I want to set up collision detection between the player and all of the walls. This is easy with the bounding walls as i can just check if the x or z coordinate is less than or greater than a value. The problem is with the interior walls. I have a glGenList which holds small rectangular wall segments, at the initial setup i randomly generate an array of x,z co ordinates and translate these wall segments to this position in the draw scene. I have also added a degree of rotation, either 45 or 90 which complicates the collision detection.
Could anyone assist me with how I might go about detecting collisions here. I have the co ordinates for each wall section, the size of each wall section and also the co ordinates of the player.
Would i be looking at a bounded box around the player and walls or is there a better alternative?
I think your question is largely about detecting collision with a wall at an angle, which is essentially the same as "detecting if a point matches a line", which there is an answer for how you do here:
How can I tell if a point belongs to a certain line?
(The code may be C#, but the math behind it applies in any language). You just have to replace the Y in those formulas for Z, since Y appears to not be a factor in your current design.
There has been MANY articles and even books written on how to do "good" collision detection. Part of this, of course, comes down to a "do you want very accurate or very fast code" - for "perfect" simulations, you may sacrifice speed for accuarcy. In most games, of the players body "dents" the wall just a little bit because the player has gone past the wall intersection, that's perhaps acceptable.

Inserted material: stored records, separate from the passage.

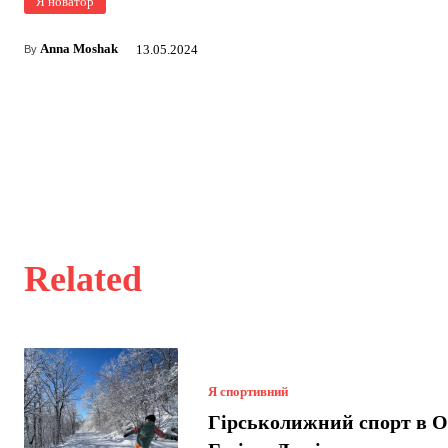
Я новатор
Anna Moshak
13.05.2024
By
Related
Я спортивний
Гірськолижний спорт в О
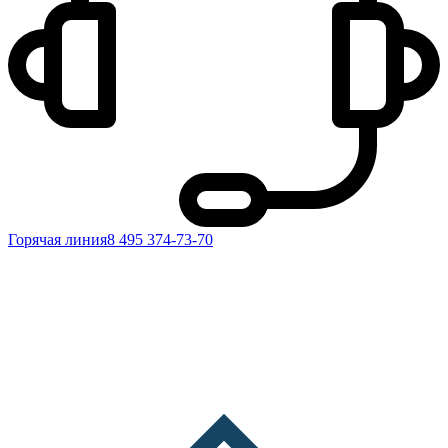
Горячая линия
8 495 374-73-70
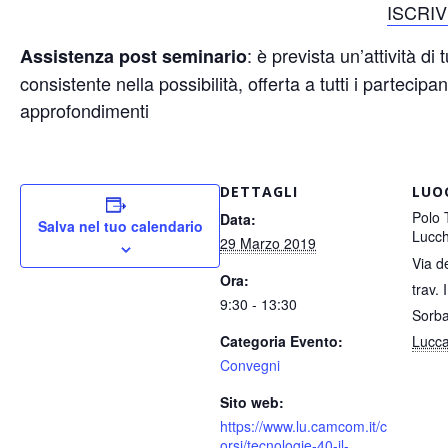
ISCRIV
: è prevista un’attività d
Assistenza post seminario
consistente nella possibilità, offerta a tutti i partecipan
approfondimenti
DETTAGLI
LUO
Polo 
Data:
Salva nel tuo calendario
Lucc
29 Marzo 2019
Via d
Ora:
trav. 
9:30 - 13:30
Sorba
Categoria Evento:
Lucc
Convegni
Sito web:
https://www.lu.camcom.it/c
orsi/tecnologie-40-il-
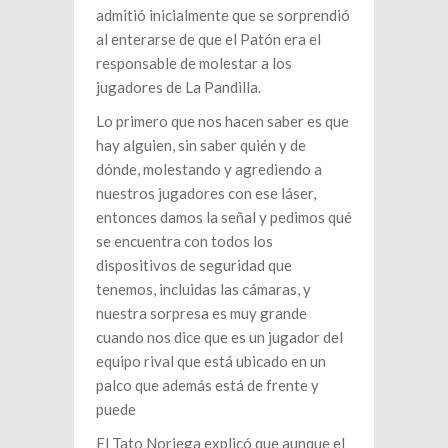
admitió inicialmente que se sorprendió
al enterarse de que el Patón era el
responsable de molestar a los
jugadores de La Pandilla.
Lo primero que nos hacen saber es que
hay alguien, sin saber quién y de
dónde, molestando y agrediendo a
nuestros jugadores con ese láser,
entonces damos la señal y pedimos qué
se encuentra con todos los
dispositivos de seguridad que
tenemos, incluidas las cámaras, y
nuestra sorpresa es muy grande
cuando nos dice que es un jugador del
equipo rival que está ubicado en un
palco que además está de frente y
puede
El Tato Noriega explicó que aunque el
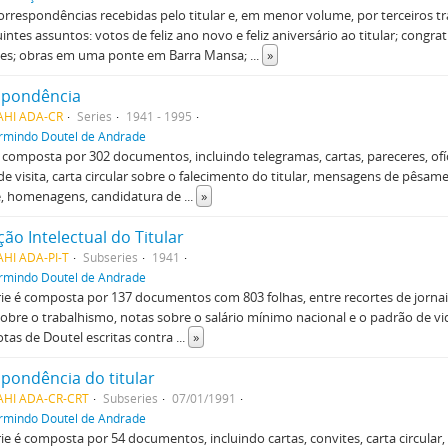
rrespondências recebidas pelo titular e, em menor volume, por terceiros t
intes assuntos: votos de feliz ano novo e feliz aniversário ao titular; congra
es; obras em uma ponte em Barra Mansa;
...
»
spondência
AHI ADA-CR
Series
1941 - 1995
rmindo Doutel de Andrade
é composta por 302 documentos, incluindo telegramas, cartas, pareceres, ofíci
de visita, carta circular sobre o falecimento do titular, mensagens de pêsame
, homenagens, candidatura de
...
»
ão Intelectual do Titular
AHI ADA-PI-T
Subseries
1941
rmindo Doutel de Andrade
ie é composta por 137 documentos com 803 folhas, entre recortes de jorna
sobre o trabalhismo, notas sobre o salário mínimo nacional e o padrão de v
notas de Doutel escritas contra
...
»
pondência do titular
AHI ADA-CR-CRT
Subseries
07/01/1991
rmindo Doutel de Andrade
ie é composta por 54 documentos, incluindo cartas, convites, carta circular, b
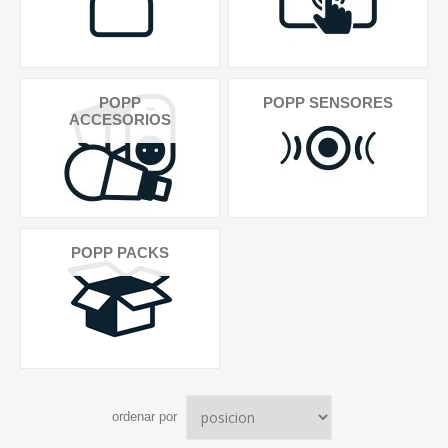
POPP
POPP SENSORES
ACCESORIOS
POPP PACKS
ordenar por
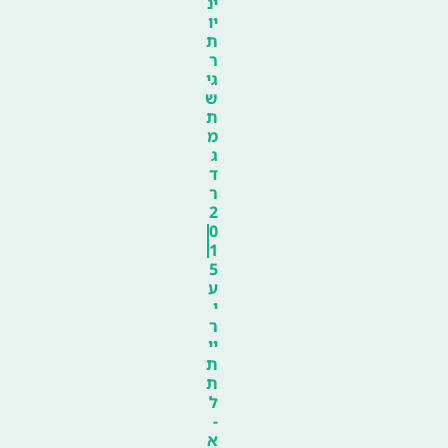
ינ
יו
ת
ר
גי
ש
ת
מ
ג
ד
ר
2
0
1
5
ע
י
ר
יי
ת
ת
ל
-
א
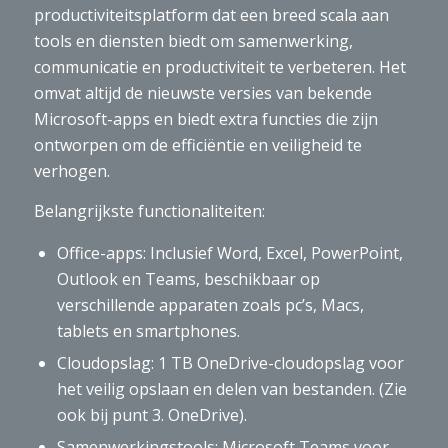
productiviteitsplatform dat een breed scala aan
tools en diensten biedt om samenwerking,
communicatie en productiviteit te verbeteren. Het
omvat altijd de nieuwste versies van bekende
Microsoft-apps en biedt extra functies die zijn
ontworpen om de efficiëntie en veiligheid te
verhogen.
Belangrijkste functionaliteiten:
Office-apps: Inclusief Word, Excel, PowerPoint,
Outlook en Teams, beschikbaar op
verschillende apparaten zoals pc’s, Macs,
tablets en smartphones.
Cloudopslag: 1 TB OneDrive-cloudopslag voor
het veilig opslaan en delen van bestanden. (Zie
ook bij punt 3. OneDrive).
Samenwerkingstools: Microsoft Teams voor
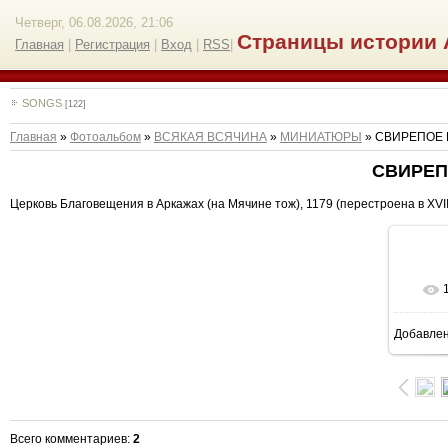
Четверг, 06.08.2026, 21:06
Страницы истории 
Главная
|
Регистрация
|
Вход
|
RSS
|
SONGS
[122]
Главная
»
Фотоальбом
»
ВСЯКАЯ ВСЯЧИНА
»
МИНИАТЮРЫ
» СВИРЕПОЕ
СВИРЕП
Церковь Благовещения в Аркажах (на Мячине тож), 1179 (перестроена в XVII 
Добавле
8
Всего комментариев
:
2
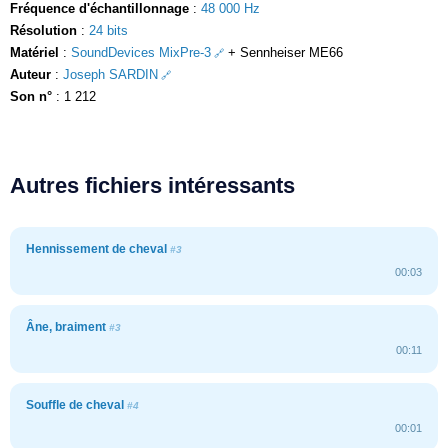
Fréquence d'échantillonnage
:
48 000 Hz
Résolution
:
24 bits
Matériel
:
SoundDevices MixPre-3
+ Sennheiser ME66
Auteur
:
Joseph SARDIN
Son n°
: 1 212
Autres fichiers intéressants
Hennissement de cheval
#3
00:03
Âne, braiment
#3
00:11
Souffle de cheval
#4
00:01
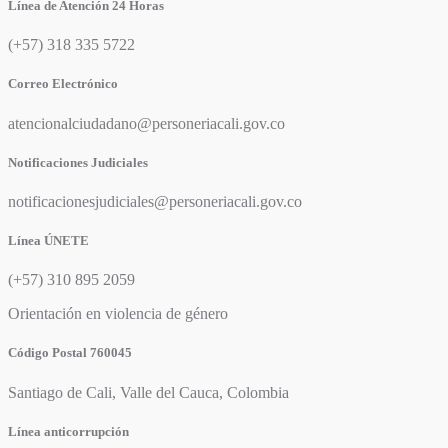
Línea de Atención 24 Horas
(+57) 318 335 5722
Correo Electrónico
atencionalciudadano@personeriacali.gov.co
Notificaciones Judiciales
notificacionesjudiciales@personeriacali.gov.co
Línea ÚNETE
(+57) 310 895 2059
Orientación en violencia de género
Código Postal 760045
Santiago de Cali, Valle del Cauca, Colombia
Línea anticorrupción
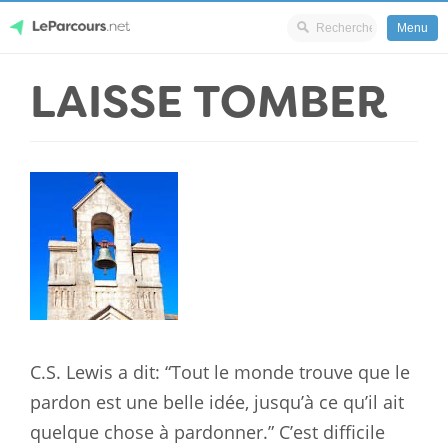
Menu
Skip
LAISSE TOMBER
LeParcours.net
to
content
C.S. Lewis a dit: “Tout le monde trouve que le
pardon est une belle idée, jusqu’à ce qu’il ait
quelque chose à pardonner.” C’est difficile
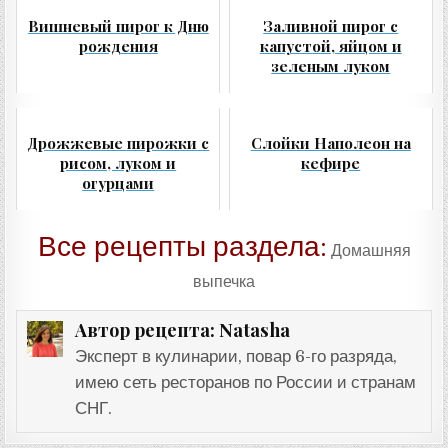
Вишневый пирог к Дню
Заливной пирог с
рождения
капустой, яйцом и
зеленым луком
Дрожжевые пирожки с
Слойки Наполеон на
рисом, луком и
кефире
огурцами
Все рецепты раздела:
Домашняя
выпечка
Natasha
Автор рецепта:
Эксперт в кулинарии, повар 6-го разряда,
имею сеть ресторанов по России и странам
СНГ.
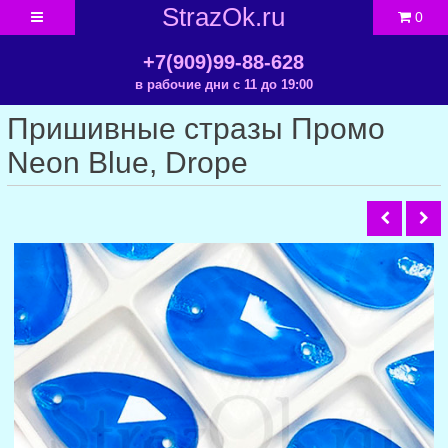
StrazOk.ru
0
+7(909)99-88-628
в рабочие дни с 11 до 19:00
Пришивные стразы Промо
Neon Blue, Drope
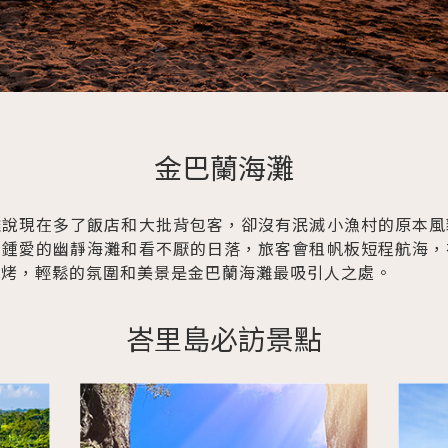
金巴蘭海灘
雖說現在多了飯店和大批背包客，卻沒有泯滅小漁村的原本風
所鍾愛的幽靜海灘和看不厭的日落，旅客會租帆板短程航海，
燒烤，輕鬆的氛圍和美景是金巴蘭海灘最吸引人之處。
峇里島必訪景點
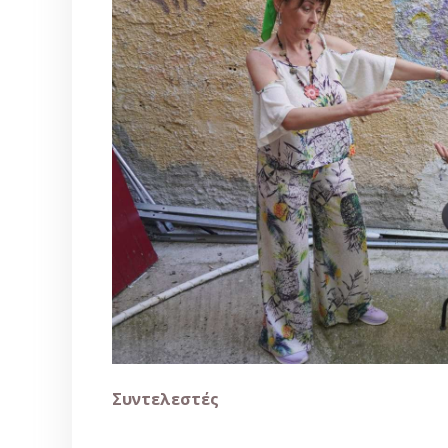
Συντελεστές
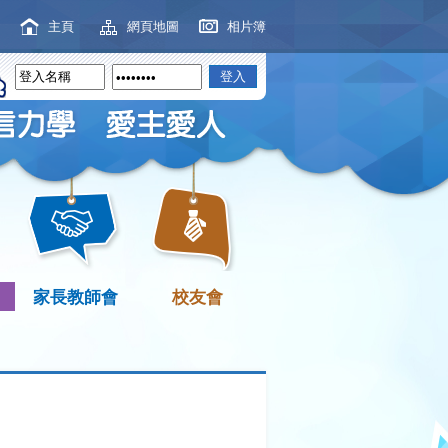
主頁
網頁地圖
相片簿
家長教師會
校友會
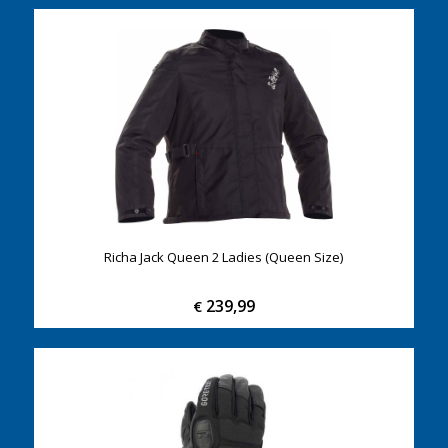
Richa Jack Queen 2 Ladies (Queen Size)
239,99
€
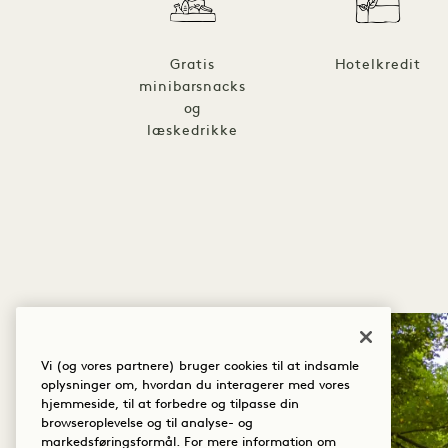
Gratis
Hotelkredit
minibarsnacks
og
læskedrikke
1 / 6
Vi (og vores partnere) bruger cookies til at indsamle
oplysninger om, hvordan du interagerer med vores
hjemmeside, til at forbedre og tilpasse din
browseroplevelse og til analyse- og
markedsføringsformål. For mere information om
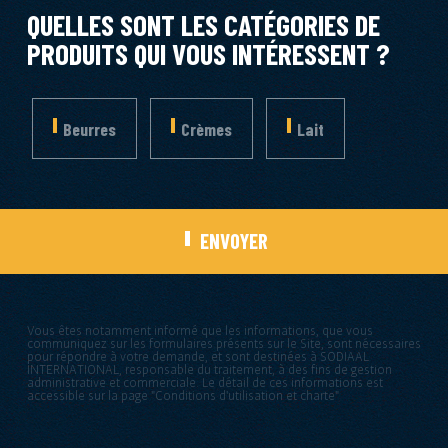
QUELLES SONT LES CATÉGORIES DE
PRODUITS QUI VOUS INTÉRESSENT ?
Beurres
Crèmes
Lait
ENVOYER
Vous êtes notamment informé que les informations, que vous
communiquez sur les formulaires présents sur le Site, sont nécessaires
pour répondre à votre demande, et sont destinées à SODIAAL
INTERNATIONAL, responsable du traitement, à des fins de gestion
administrative et commerciale. Le détail de ces informations est
accessible sur la page "Conditions d'utilisation et charte"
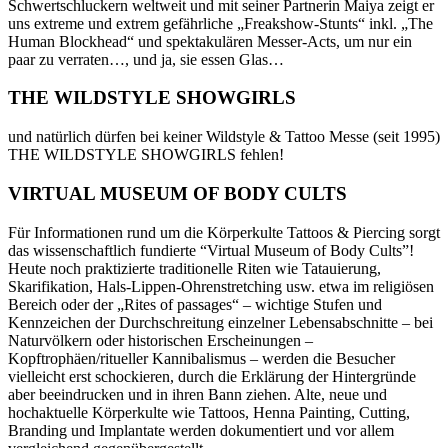
Schwertschluckern weltweit und mit seiner Partnerin Maiya zeigt er
uns extreme und extrem gefährliche „Freakshow-Stunts“ inkl. „The
Human Blockhead“ und spektakulären Messer-Acts, um nur ein
paar zu verraten…, und ja, sie essen Glas…
THE WILDSTYLE SHOWGIRLS
und natürlich dürfen bei keiner Wildstyle & Tattoo Messe (seit 1995)
THE WILDSTYLE SHOWGIRLS fehlen!
VIRTUAL MUSEUM OF BODY CULTS
Für Informationen rund um die Körperkulte Tattoos & Piercing sorgt
das wissenschaftlich fundierte “Virtual Museum of Body Cults”!
Heute noch praktizierte traditionelle Riten wie Tatauierung,
Skarifikation, Hals-Lippen-Ohrenstretching usw. etwa im religiösen
Bereich oder der „Rites of passages“ – wichtige Stufen und
Kennzeichen der Durchschreitung einzelner Lebensabschnitte – bei
Naturvölkern oder historischen Erscheinungen –
Kopftrophäen/ritueller Kannibalismus – werden die Besucher
vielleicht erst schockieren, durch die Erklärung der Hintergründe
aber beeindrucken und in ihren Bann ziehen. Alte, neue und
hochaktuelle Körperkulte wie Tattoos, Henna Painting, Cutting,
Branding und Implantate werden dokumentiert und vor allem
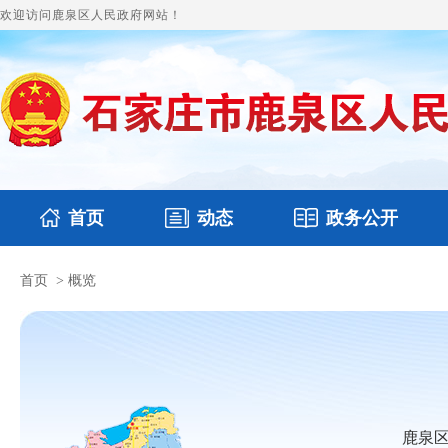
欢迎访问鹿泉区人民政府网站！
首页
动态
政务公开
首页
>
概览
国务要闻
本区文件
鹿泉要闻
财政预决算
图片新闻
涉
鹿泉区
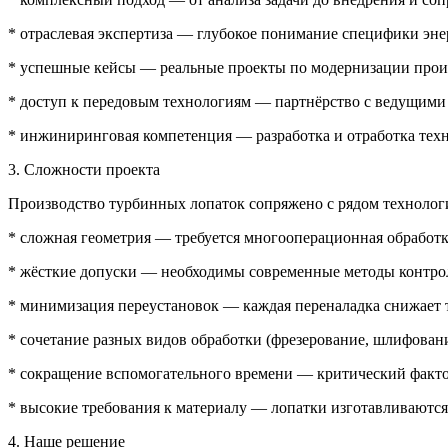
* отраслевая экспертиза — глубокое понимание специфики эн
* успешные кейсы — реальные проекты по модернизации произ
* доступ к передовым технологиям — партнёрство с ведущими
* инжиниринговая компетенция — разработка и отработка тех
3. Сложности проекта
Производство турбинных лопаток сопряжено с рядом технолог
* сложная геометрия — требуется многооперационная обработк
* жёсткие допуски — необходимы современные методы контрол
* минимизация переустановок — каждая переналадка снижает т
* сочетание разных видов обработки (фрезерование, шлифован
* сокращение вспомогательного времени — критический факт
* высокие требования к материалу — лопатки изготавливаются
4. Наше решение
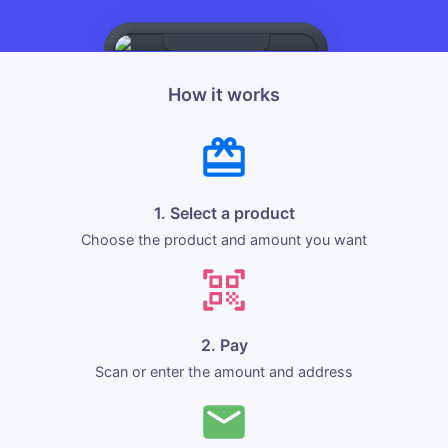
How it works
1. Select a product
Choose the product and amount you want
2. Pay
Scan or enter the amount and address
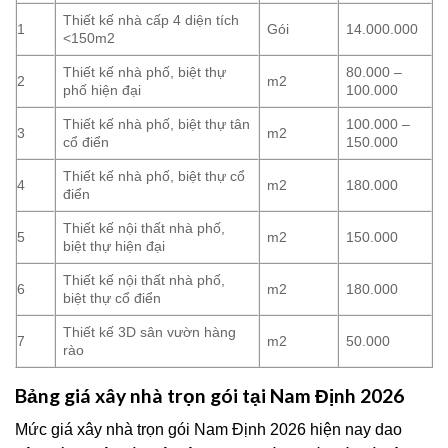
Thiết kế nhà cấp 4 diện tích
1
Gói
14.000.000
<150m2
Thiết kế nhà phố, biệt thự
80.000 –
2
m2
phố hiện đại
100.000
Thiết kế nhà phố, biệt thự tân
100.000 –
3
m2
cổ điển
150.000
Thiết kế nhà phố, biệt thự cổ
4
m2
180.000
điển
Thiết kế nội thất nhà phố,
5
m2
150.000
biệt thự hiện đại
Thiết kế nội thất nhà phố,
6
m2
180.000
biệt thự cổ điển
Thiết kế 3D sân vườn hàng
7
m2
50.000
rào
Bảng giá xây nhà trọn gói tại Nam Định 2026
Mức giá xây nhà trọn gói Nam Định 2026 hiện nay dao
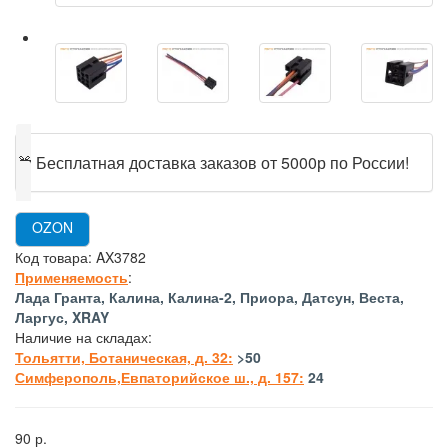
🎁
Бесплатная доставка заказов от 5000р по России!
OZON
Код товара:
AX3782
Применяемость
:
Лада Гранта, Калина, Калина-2, Приора, Датсун, Веста,
Ларгус, XRAY
Наличие на складах:
Тольятти, Ботаническая, д. 32:
>50
Симферополь,Евпаторийское ш., д. 157:
24
90 р.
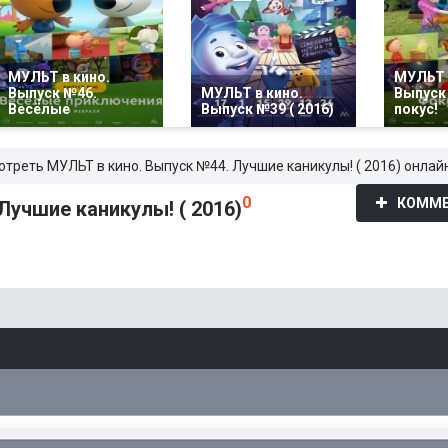
МУЛЬТ в кино.
МУЛЬТ 
Выпуск №46.
МУЛЬТ в кино.
Выпуск
Весёлые
Выпуск №39 ( 2016)
покус!
отреть МУЛЬТ в кино. Выпуск №44. Лучшие каникулы! ( 2016) онлайн
0
КОММЕ
Лучшие каникулы! ( 2016)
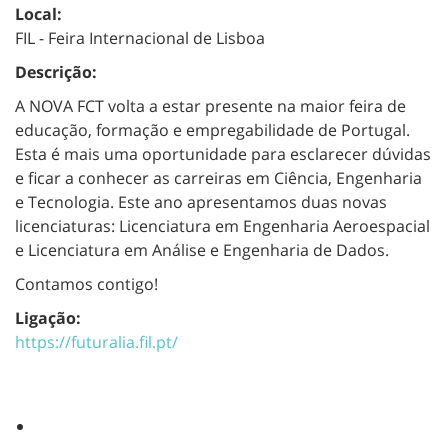
Local:
FIL - Feira Internacional de Lisboa
Descrição:
A NOVA FCT volta a estar presente na maior feira de
educação, formação e empregabilidade de Portugal.
Esta é mais uma oportunidade para esclarecer dúvidas
e ficar a conhecer as carreiras em Ciência, Engenharia
e Tecnologia. Este ano apresentamos duas novas
licenciaturas: Licenciatura em Engenharia Aeroespacial
e Licenciatura em Análise e Engenharia de Dados.
Contamos contigo!
Ligação:
https://futuralia.fil.pt/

It is also useful to "partition the space". The common way for this is "Binary space partitioning", which is nicely described and illustrated here:
http://en.wikipedia.org/wiki/Binary_space_partition
Books on game programming should cover basic principles of collision detection. There is also PLENTY of articles on the web about it, including an entry in wikipedia: http://en.wikipedia.org/wiki/Collision_detection
Short of making a rigid body physics engine, one could use point to plane distance to see if any of the cubes corner points are less than 0.0f away from the plane (I would use FLT_MIN so the points have a little radius to them). You will need to store a normalized 3d vector (vector of length 1.0f) to represent the normal of the plane. If the dot product between the vector from the center of the plane to the point and the plain normal is less than the radius you have a collision. After that, you can take the velocity (the length of the vector) of the cube, multiply it by 0.7f for some energy absorption and store this as the cubes new velocity. Then reflect the normalized velocity vector of the cube over the normal of the plane, then multiply that by the previously calculated new velocity of the cube.
If you really want to get into game physics, grab a pull from this guys github. I've used his book for a Physics for games class. There are some mistakes in the book so be sure to get all code samples from github. He goes through making a mass aggregate physics engine and a rigid body one. I would also brush up on matrices and tensors.